Quantitation of carotid stenosis with continuous-wave (C-W) Doppler ultrasound

Abstract

Two methods for determining the degree of stenoses developing on the origin of the internal carotid were tested using non-invasive Doppler ultrasonic imaging (DOPSCAN) of the carotid bifurcations. Spectral analysis of Doppler audio recordings was utilized in determining the maximum frequencies found within the stenosis, as well as the ratio of the frequency downstream to the stenosis, to the frequency within the stenosis. The theoretical relationships between blood flow, velocity, and pressure drop are defined for all grades of stenosis and they predict that carotid flow will not be reduced unless the lumen diameter is less than 1.5 mm.
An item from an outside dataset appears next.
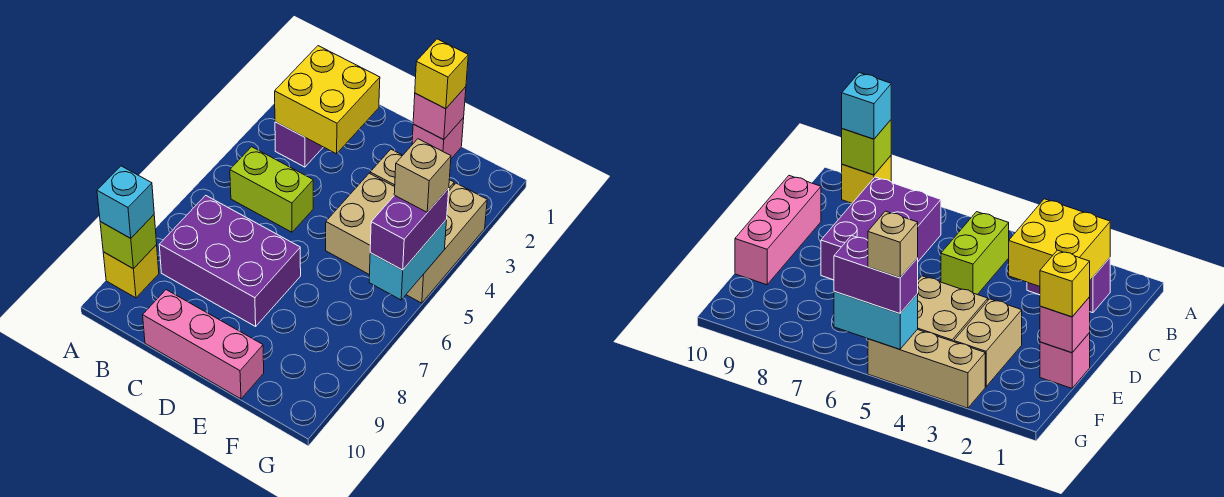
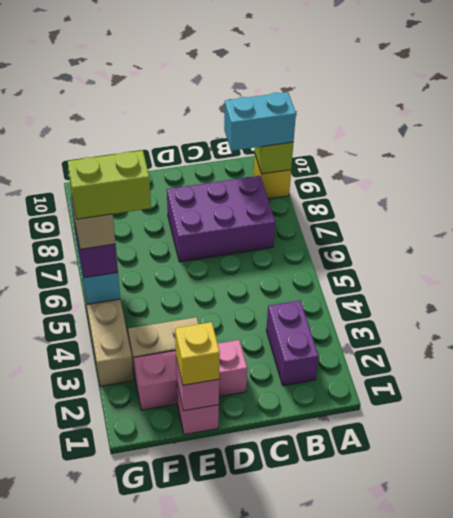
cyan brick A9 level 3 -> cyan brick A9:B9 level 3
yellow brick B2:C3 level 2 -> none
lime brick B5:C5 level 1 -> lime brick F5:G5 level 5
pink brick C10:E10 level 1 -> pink brick D2:F2 level 1
tan brick E4:F5 level 1 -> none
At critical diameter reductions, below 1 mm, the frequencies in human carotids do not exceed 16 KHz because turbulence limits peak velocities. If the maximum systolic frequency exceeds 5 KHZ, when 5 MHZ probes are directed at a 30 degree angle from the body axis, there is always present stenosis up to diameters of less than 3.5 mm by x-ray angiographic measurements. Frequency ratio studies confirm that plaque growth is not symmetrical but they did not improve x-ray angiography correlations because of the limitations of x-ray in measuring cross sectional areas from projection films and limitations of the spot size of x-ray tubes.